> **SELECTED PASSAGE**:
***
What’s fun about these lessons is that when you’ve completed them, you’ve got a project. So, you won’t just learn how to install a zipper, you’ll wind up with a zipper pouch. The French seam lesson results in a pillow case and the boxed corners, a tote bag. Shea, a former middle-school math teacher, has clear instructions for each project.
Some of these techniques may be perfect for getting you started on using Moda’s new substrates (the fabric that designs are printed on—most Moda fabrics are printed on quilting cottons). Bonnie and Camille’s Smitten lawns will be shipping in the next few weeks, Debbie Maddy’s Machi lawns and rayons are coming in November, and so are Jen Kingwell’s Looking Forward lawns. Carrie has touted lawns here and here—they make lovely, light quilts.
But with these new fabrics and so many great independent patterns available these days, you may decide to dip your toe into garment sewing. While School of Sewing doesn’t include clothing patterns, the techniques will help increase your comfort level and confidence for branching out.
If you’re a shop owner, School of Sewing is a great way to bring new sewists into the fold (the shop where I work has run a four-session class based on School of Sewing for 2.5 years and there is always a waiting list).
It also provides a perfect framework if you already know how to sew and want to teach friends. And Shea has been impressed by the number of people who’ve used the book to help a young neighbor or grandchild to learn the basics. (Her favorite story is from a woman who used the book to teach women in a refugee camp to sew so they could provide an income for their families—“Hearing that was a really big deal to me,” she says.
***
> **COLLECTED MATERIAL**:
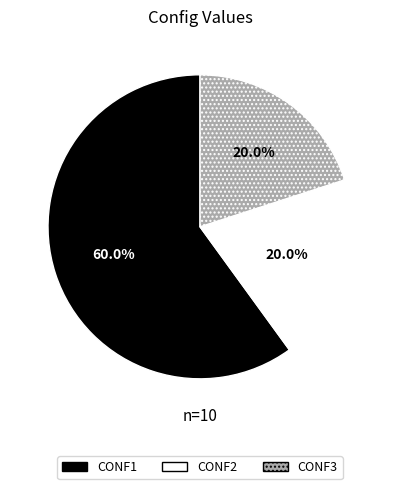

How many segments does this pie chart have?

3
***
> **REQUIRED TASKS**:
A: In the School of Sewing passage, what project does the French seam lesson produce?
B: Carry on the School of Sewing passage from its final sentence.
The listing was taken from a different source than the passage.

> **ANSWERS BY ITEM NUMBER**:
A: A pillow case.

B:
Some may question the need for teaching others to sew when seemingly every skill can be found on YouTube. But as Shea says “You can’t ask YouTube a question. You can pause it and replay it, but you can’t ask.”
And finally, there’s that sense of community we love so much. If you gather several newcomers to teach, you all learn from one another and friendships develop. Shea remembers that her eight beginners, who met for monthly sewing sessions, went from being strangers to becoming friends. “Pretty soon we were running into one another at the grocery store,” says Shea. “We went through nearly every life event together—two of the women even had babies. We grew a good little community.”
Have you ever taught a newbie to sew? What’s on your list of sewing techniques and tricks you’d like to learn?